If a line holds an image, leave the image out; write out everything else in the records exactly.

>>>>

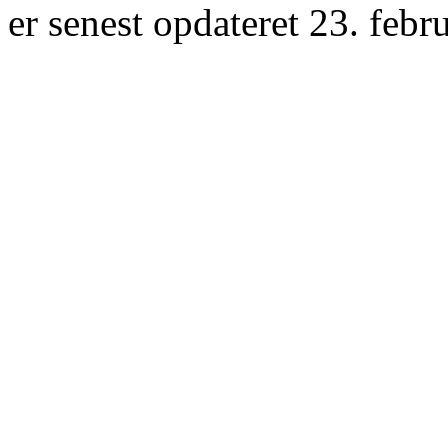
er senest opdateret 23. febr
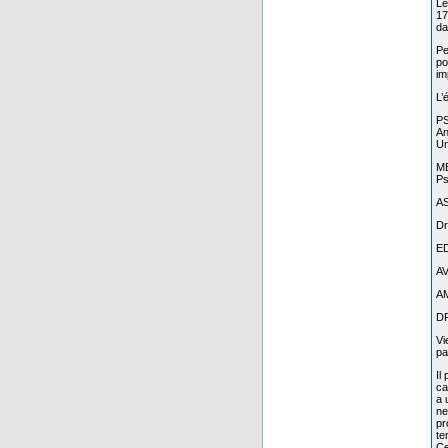
Le
17
da
Pe
po
im
L’
PS
An
Un
ME
Ps
AS
Dr
ED
AV
AM
D
Vi
pa
Il
ca
a 
ne
pr
te
Ce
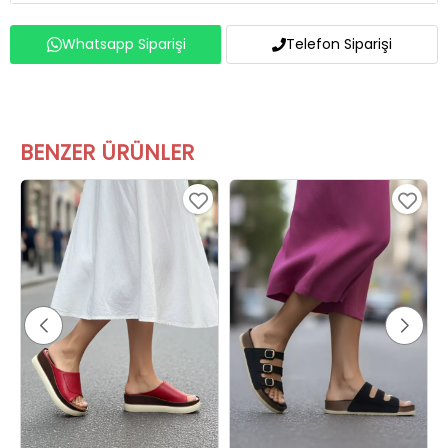
Whatsapp Siparişi
Telefon Siparişi
BENZER ÜRÜNLER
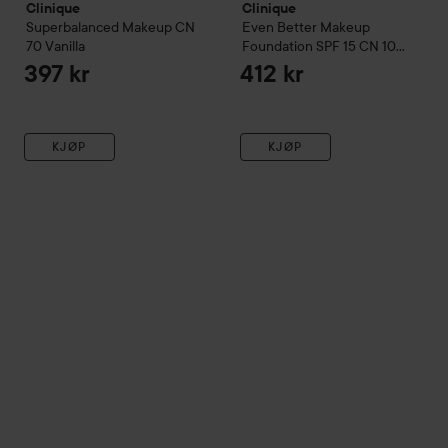
Clinique
Clinique
Superbalanced Makeup CN
Even Better
Makeup
70
Vanilla
Foundation SPF 15
CN 10
Alabaster
397 kr
412 kr
KJØP
KJØP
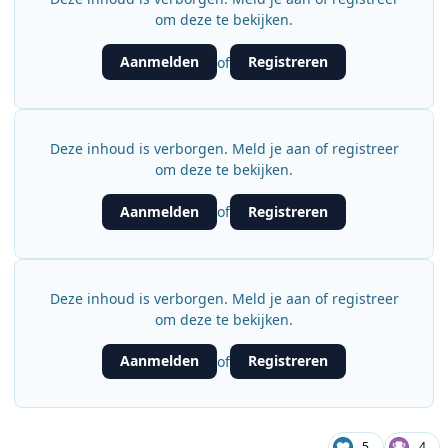
om deze te bekijken.
Aanmelden
Registreren
of
Deze inhoud is verborgen. Meld je aan of registreer
om deze te bekijken.
Aanmelden
Registreren
of
Deze inhoud is verborgen. Meld je aan of registreer
om deze te bekijken.
Aanmelden
Registreren
of
5
4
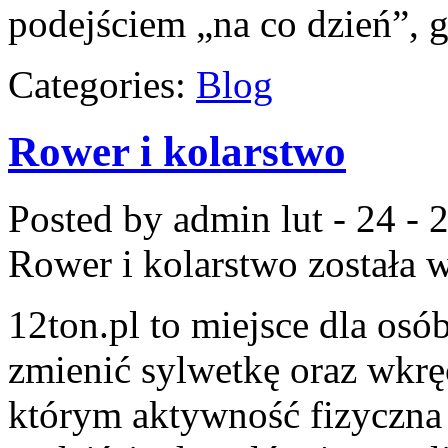
podejściem „na co dzień”, g
Categories:
Blog
Rower i kolarstwo
Posted by admin
lut - 24 -
Rower i kolarstwo
została 
12ton.pl to miejsce dla osó
zmienić sylwetkę oraz wkręc
którym aktywność fizyczna 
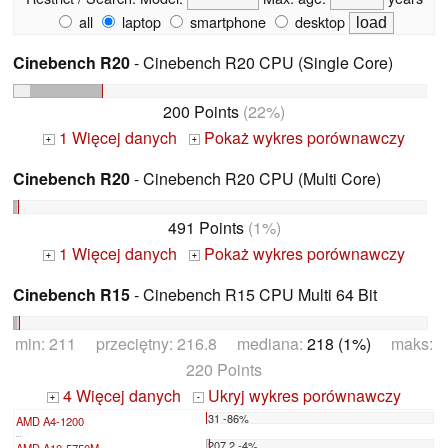
all
laptop
smartphone
desktop
Cinebench R20
- Cinebench R20 CPU (Single Core)
200 Points
(22%)
1 Więcej danych
Pokaż wykres porównawczy
+
+
Cinebench R20
- Cinebench R20 CPU (Multi Core)
491 Points
(1%)
1 Więcej danych
Pokaż wykres porównawczy
+
+
Cinebench R15
- Cinebench R15 CPU Multi 64 Bit
min: 211 przeciętny: 216.8 mediana:
218 (1%)
maks:
220 Points
4 Więcej danych
Ukryj wykres porównawczy
+
-
31 -86%
AMD A4-1200
...
207.2 -4%
AMD A10-5750M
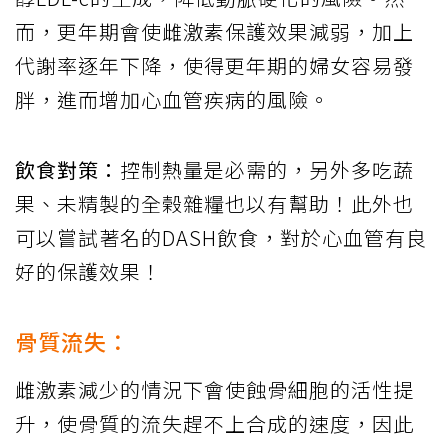
而，更年期會使雌激素保護效果減弱，加上
代謝率逐年下降，使得更年期的婦女容易發
胖，進而增加心血管疾病的風險。
飲食對策：
控制熱量是必需的，另外多吃蔬
果、未精製的全榖雜糧也以有幫助！此外也
可以嘗試著名的DASH飲食，對於心血管有良
好的保護效果！
骨質流失：
雌激素減少的情況下會使蝕骨細胞的活性提
升，使骨質的流失趕不上合成的速度，因此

<<<<

» COMPLETED EXERCISE
er senest opdateret 23. febr
Le
17
da
Pe
po
im
L’
PS
An
Un
ME
Ps
AS
Dr
ED
AV
AM
D
Vi
pa
Il
ca
a 
ne
pr
te
Ce
Whatsapp Siparişi
Telefon Siparişi
BENZER ÜRÜNLER
Clinique
Clinique
Superbalanced Makeup CN
Even Better
Makeup
70
Vanilla
Foundation SPF 15
CN 10
Alabaster
397 kr
412 kr
KJØP
KJØP
om deze te bekijken.
Aanmelden
Registreren
of
Deze inhoud is verborgen. Meld je aan of registreer
om deze te bekijken.
Aanmelden
Registreren
of
Deze inhoud is verborgen. Meld je aan of registreer
om deze te bekijken.
Aanmelden
Registreren
of
5
4
podejściem „na co dzień”, g
Categories:
Blog
Rower i kolarstwo
Posted by admin
lut - 24 -
Rower i kolarstwo
została 
12ton.pl to miejsce dla osó
zmienić sylwetkę oraz wkręc
którym aktywność fizyczna 
all
laptop
smartphone
desktop
Cinebench R20
- Cinebench R20 CPU (Single Core)
200 Points
(22%)
1 Więcej danych
Pokaż wykres porównawczy
+
+
Cinebench R20
- Cinebench R20 CPU (Multi Core)
491 Points
(1%)
1 Więcej danych
Pokaż wykres porównawczy
+
+
Cinebench R15
- Cinebench R15 CPU Multi 64 Bit
min: 211 przeciętny: 216.8 mediana:
218 (1%)
maks:
220 Points
4 Więcej danych
Ukryj wykres porównawczy
+
-
31 -86%
AMD A4-1200
...
207.2 -4%
AMD A10-5750M
而，更年期會使雌激素保護效果減弱，加上
代謝率逐年下降，使得更年期的婦女容易發
胖，進而增加心血管疾病的風險。
飲食對策：
控制熱量是必需的，另外多吃蔬
果、未精製的全榖雜糧也以有幫助！此外也
可以嘗試著名的DASH飲食，對於心血管有良
好的保護效果！
骨質流失：
雌激素減少的情況下會使蝕骨細胞的活性提
升，使骨質的流失趕不上合成的速度，因此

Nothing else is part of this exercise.